CACNA2D2 promotes tumorigenesis by stimulating cell proliferation and angiogenesis.

In the present study, we have assessed whether a putative calcium channel α2δ2 auxiliary subunit (CACNA2D2 gene) could be involved in prostate cancer (PCA) progression. We therefore carried out experiments to determine whether this protein is expressed in PCA LNCaP cells and in PCA tissues, and whether its expression may be altered during cancer development. In addition, we evaluated the influence on cell proliferation of overexpressing or downregulating this subunit.

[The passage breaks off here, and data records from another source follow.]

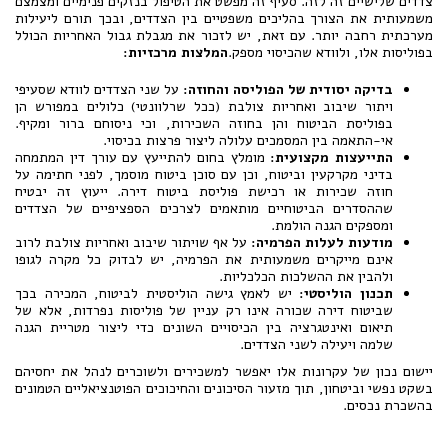
צדדים שלישיים זה לזה. סעיף זה מפשט את הטיפול בנזקים פנימיים ומצמצם
משמעותית את הצורך בהליכים משפטיים בין הצדדים, ובכך תורם ליעילות
מערכתית רחבה יותר. עם זאת, יש לזכור את מגבלת גבול האחריות הכולל
בפוליסות אלו, ולוודא שהכיסוי מספק.
המלצות מרכזיות:
בדיקה יסודית של הפוליסה והחוזה:
על שני הצדדים לוודא שסעיפי
ויתור שיבוב ואחריות צולבת (ככל שרלוונטי) כלולים במפורש הן
בפוליסת הביטוח והן בחוזה השכירות, וכי ניסוחם ברור ומקיף.
אי-התאמה בין המסמכים עלולה ליצור פרצות בכיסוי.
התייעצות מקצועית:
מומלץ בחום להתייעץ עם עורך דין המתמחה
בדיני מקרקעין וביטוח, וכן עם סוכן ביטוח מוסמך, לפני חתימה על
חוזה שכירות או רכישת פוליסת ביטוח דירה. ייעוץ זה יבטיח
שההסדרים הביטוחיים מותאמים לצרכים הספציפיים של הצדדים
ומספקים הגנה הולמת.
מודעות לעלות הפרמיה:
על אף שויתור שיבוב ואחריות צולבת לרוב
אינם מייקרים משמעותית את הפרמיה, יש לבדוק כל מקרה לגופו
ולהבין את ההשלכות הכלכליות.
תכנון הוליסטי:
יש לאמץ גישה הוליסטית לביטוח, המכירה בכך
שביטוח דירה שכורה אינו רק עניין של פוליסות נפרדות, אלא של
תיאום ואינטגרציה בין הכיסויים השונים כדי ליצור מטריית הגנה
שלמה ויעילה לשני הצדדים.
יישום נכון של עקרונות אלו יאפשר למשכירים ולשוכרים לנהל את יחסיהם
בשקט נפשי וביטחון, תוך מזעור הסיכונים והחיכוכים הפוטנציאליים הטמונים
בהשכרת נכסים.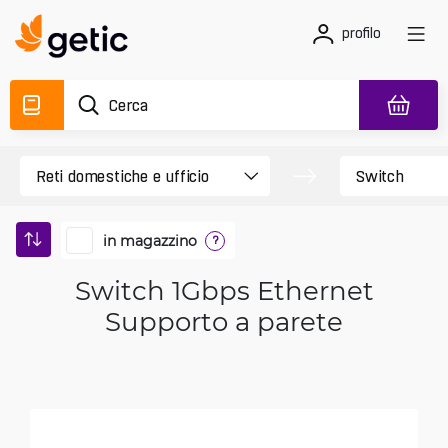
profilo
in magazzino
?
Switch 1Gbps Ethernet
Supporto a parete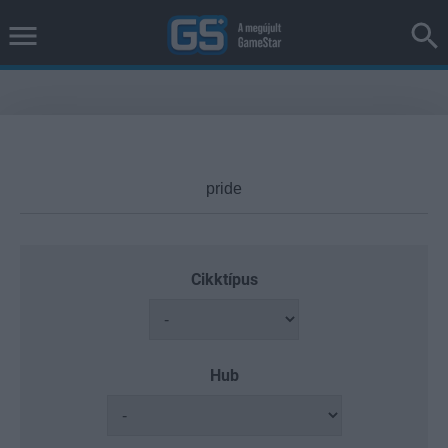
Cikktípus
Hub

In vitro experiments show that α2δ2 subunit overexpression is associated with increased cell proliferation, alterations of calcium homeostasis and the recruitment of a nuclear factor of activated T-cells pathway. Furthermore, we carried out in vivo experiments on immuno-deficient nude mice in order to evaluate the tumorigenic potency of the α2δ2 subunit. We show that α2δ2-overexpressing PCA LNCaP cells are more tumorigenic than control LNCaP cells when injected into nude mice. In addition, gabapentin, a ligand of α2δ2, reduces tumor development in LNCaP xenografts. Finally, we show that the action of α2δ2 on tumor development occurs not only through a stimulation of proliferation, but also through a stimulation of angiogenesis, via an increased secretion of vascular endothelial growth factor in cells overexpressing α2δ2.